Start of DATA

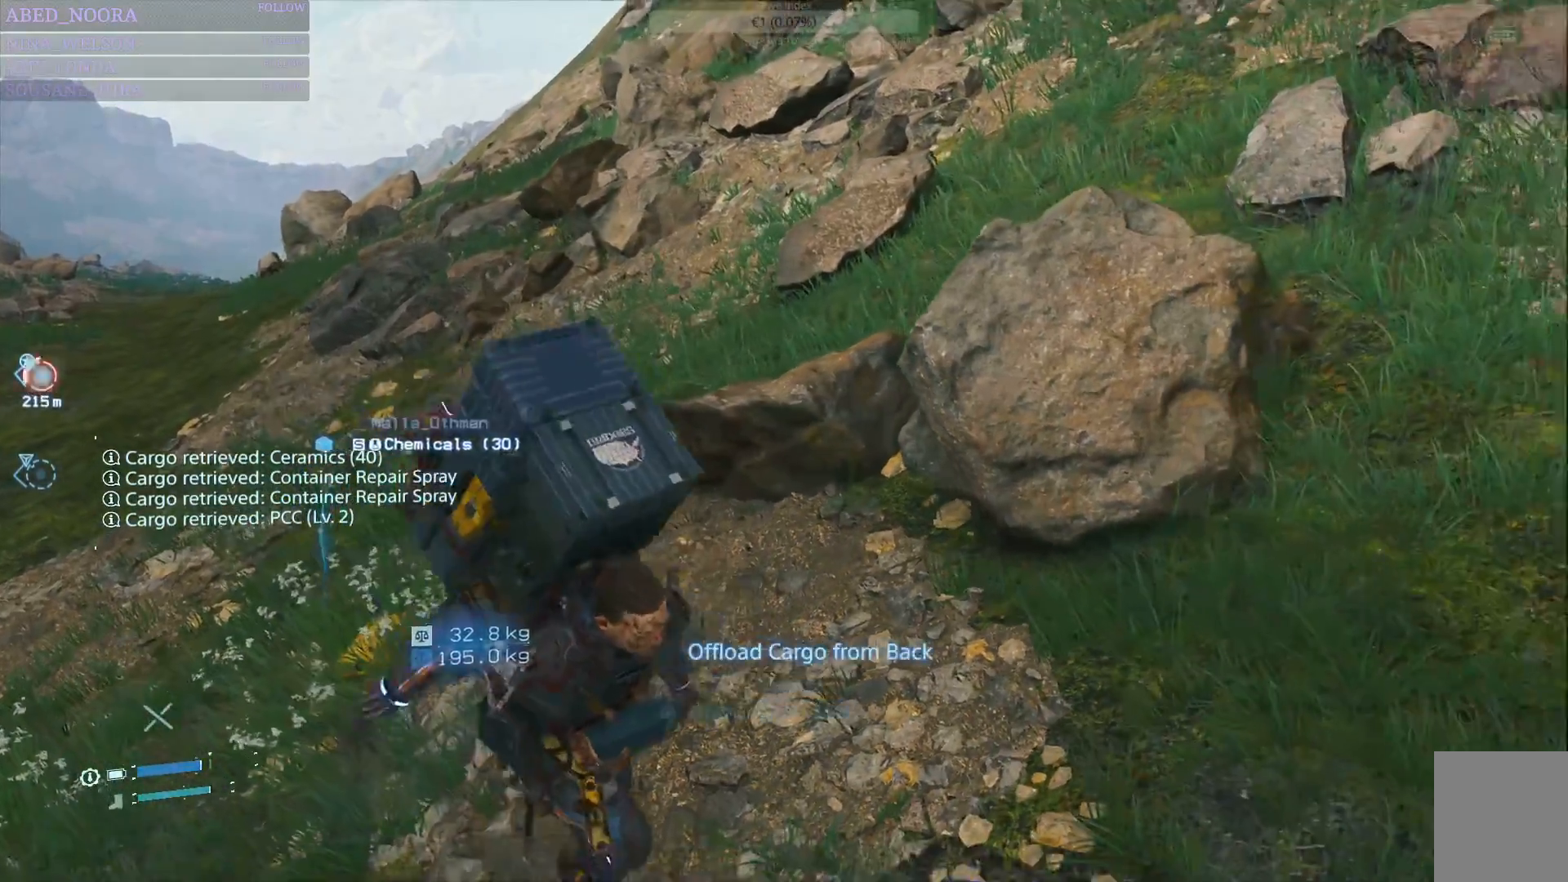
{"buttons": [], "left_stick": "left", "right_stick": "left", "events": [[33, "TRIANGLE", "up"], [33, "left_stick", "center"], [117, "TRIANGLE", "down"], [200, "TRIANGLE", "up"], [367, "left_stick", "left"], [383, "right_stick", "left"]]}
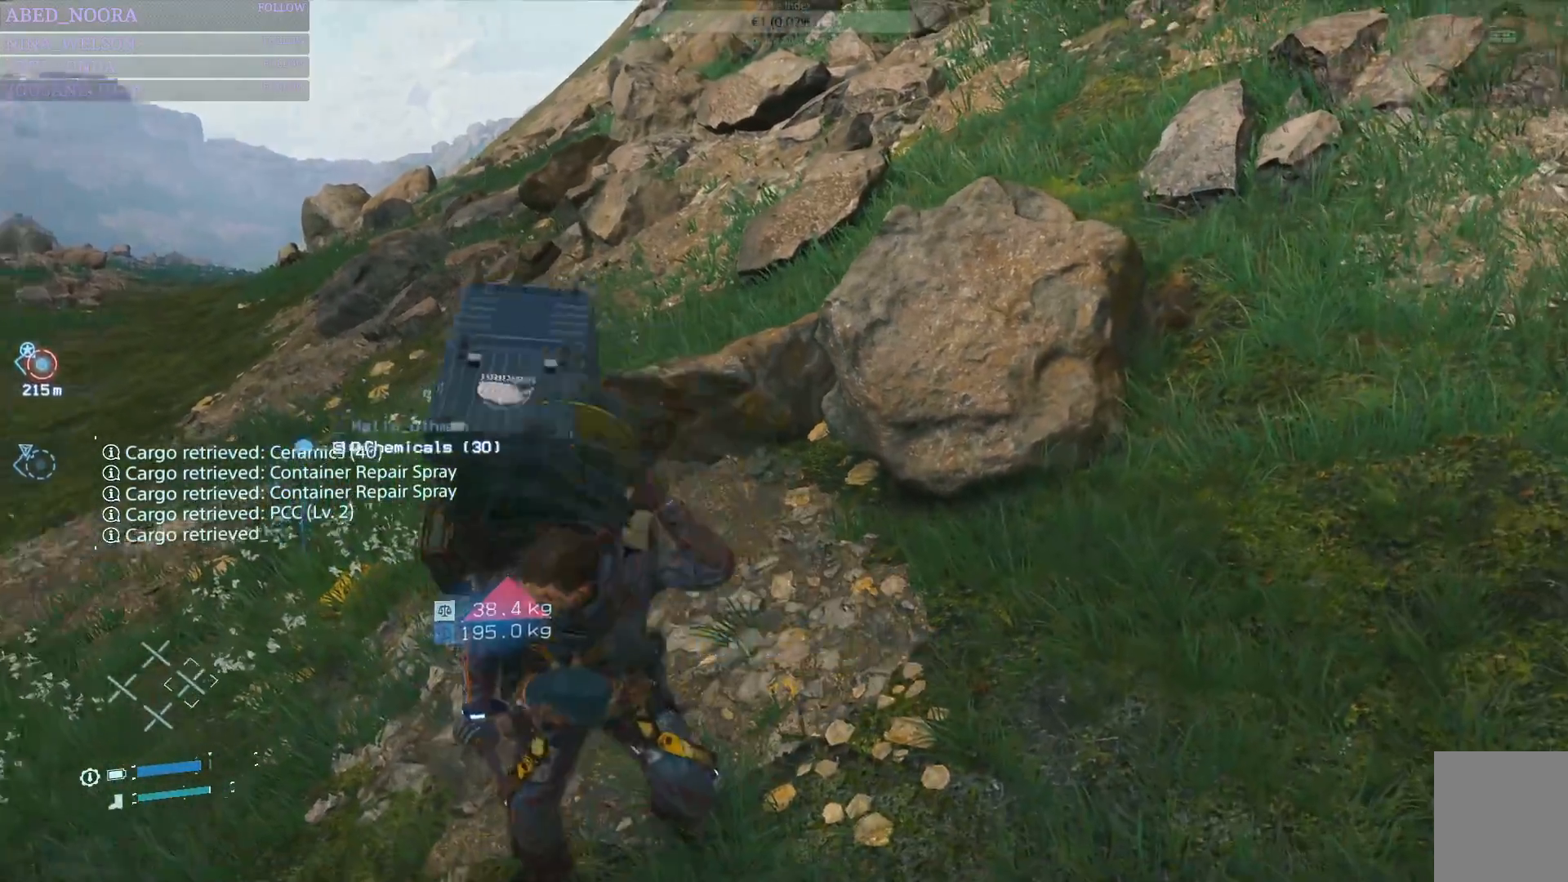
{"buttons": [], "left_stick": "up-left", "right_stick": "center", "events": [[333, "left_stick", "up-left"], [367, "right_stick", "center"]]}
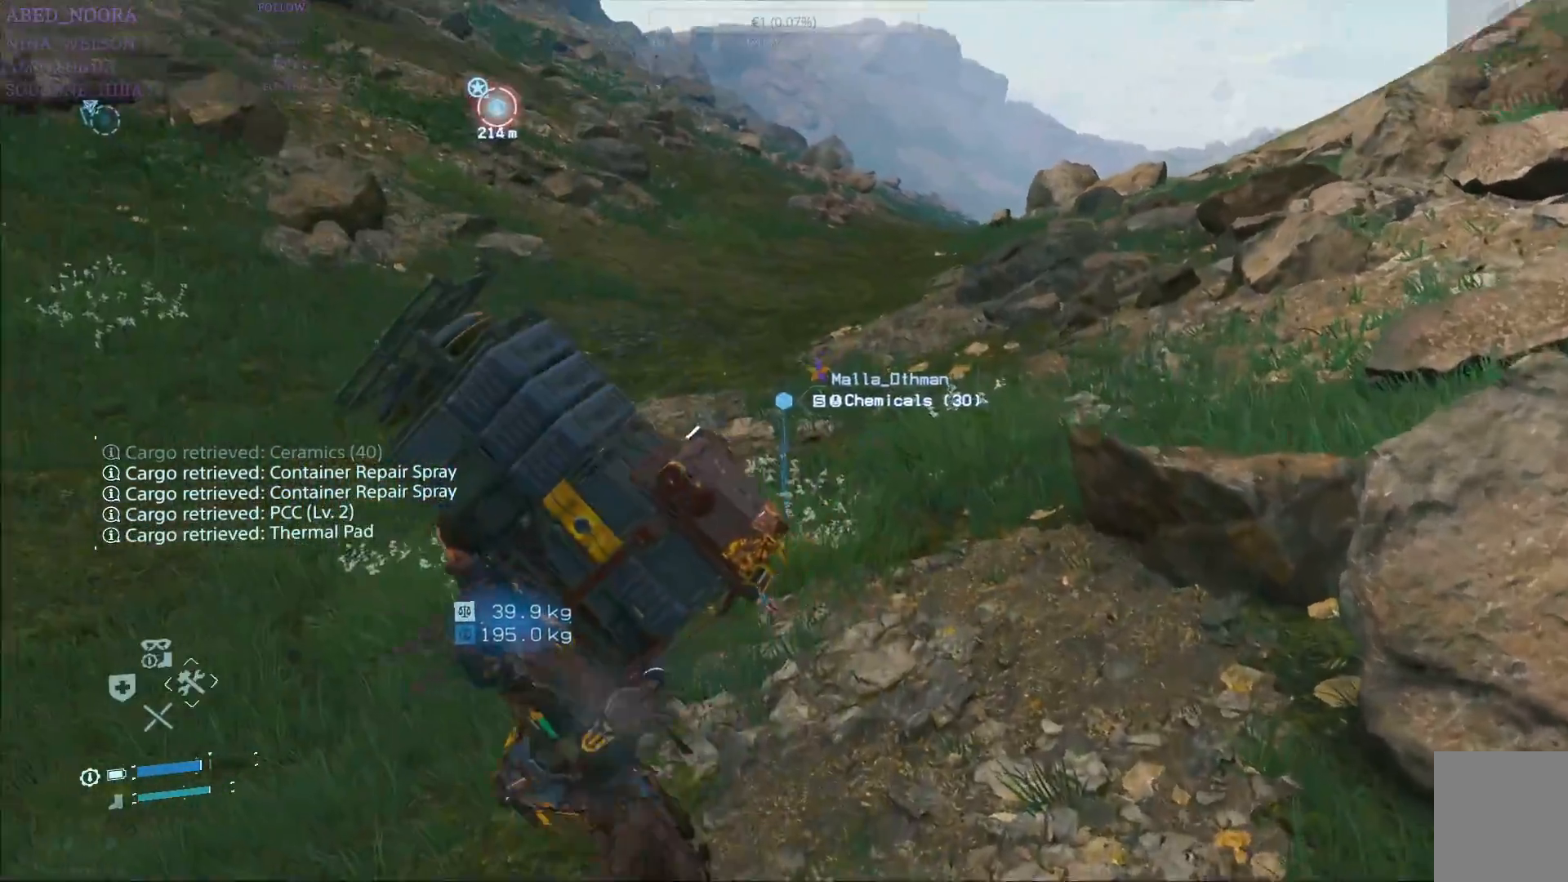
{"buttons": [], "left_stick": "up-right", "right_stick": "center", "events": [[267, "left_stick", "up"], [283, "right_stick", "up-left"], [500, "left_stick", "up-right"], [500, "right_stick", "center"]]}
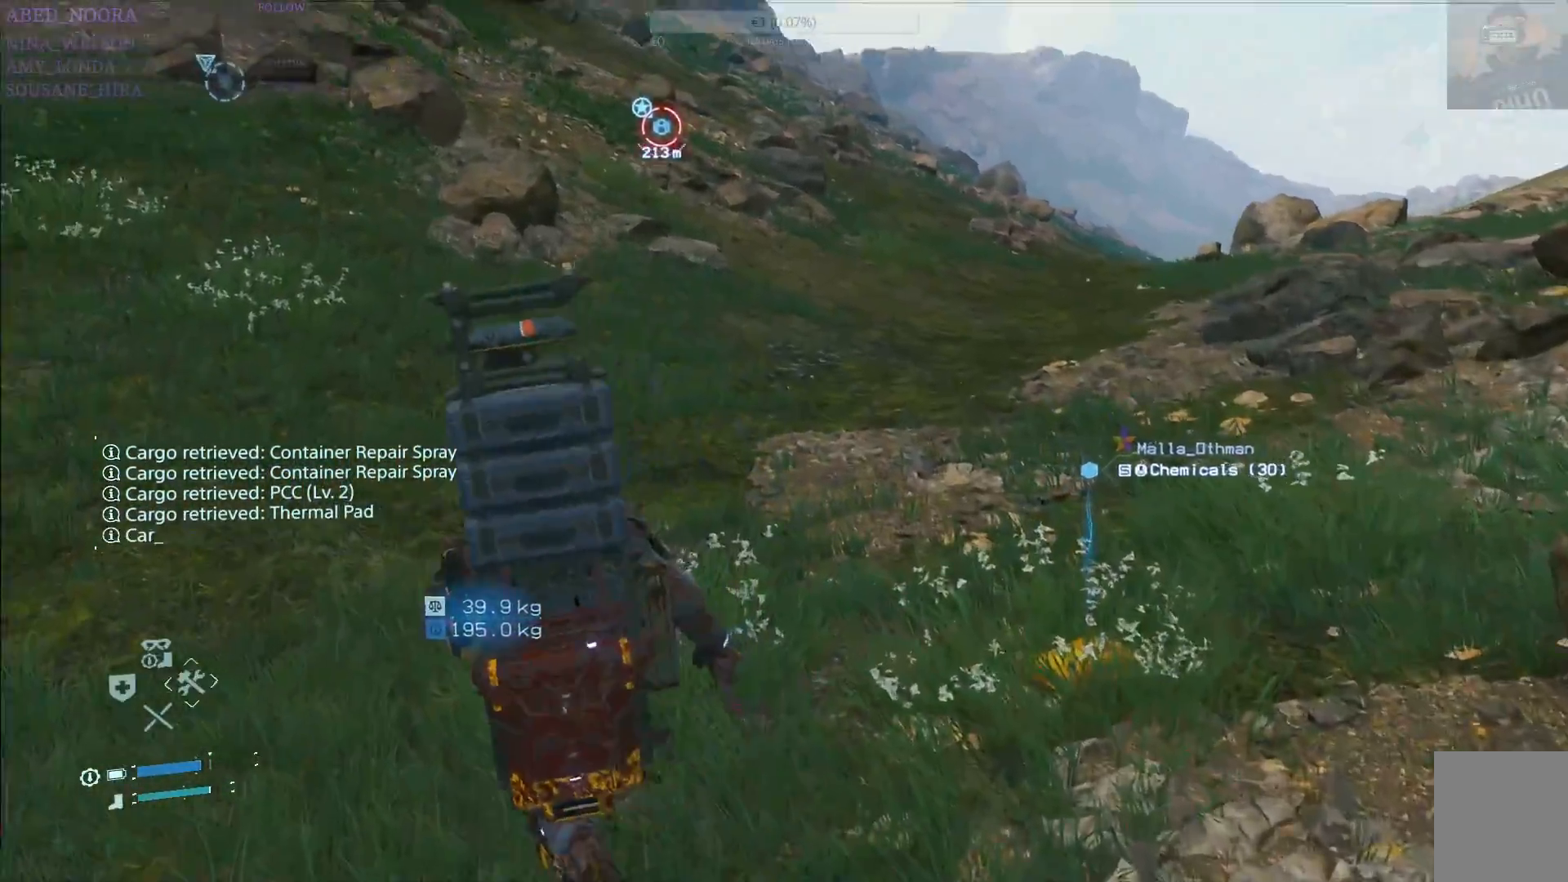
{"buttons": ["TRIANGLE"], "left_stick": "center", "right_stick": "center", "events": [[100, "left_stick", "right"], [167, "TRIANGLE", "down"], [467, "left_stick", "center"]]}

End of DATA

§ **DIRECTIONS FOR THIS TASK**: Note every line in the material with "down" and copy it.

§ **WRITTEN ANSWER**:
{"buttons": [], "left_stick": "left", "right_stick": "left", "events": [[33, "TRIANGLE", "up"], [33, "left_stick", "center"], [117, "TRIANGLE", "down"], [200, "TRIANGLE", "up"], [367, "left_stick", "left"], [383, "right_stick", "left"]]}
{"buttons": ["TRIANGLE"], "left_stick": "center", "right_stick": "center", "events": [[100, "left_stick", "right"], [167, "TRIANGLE", "down"], [467, "left_stick", "center"]]}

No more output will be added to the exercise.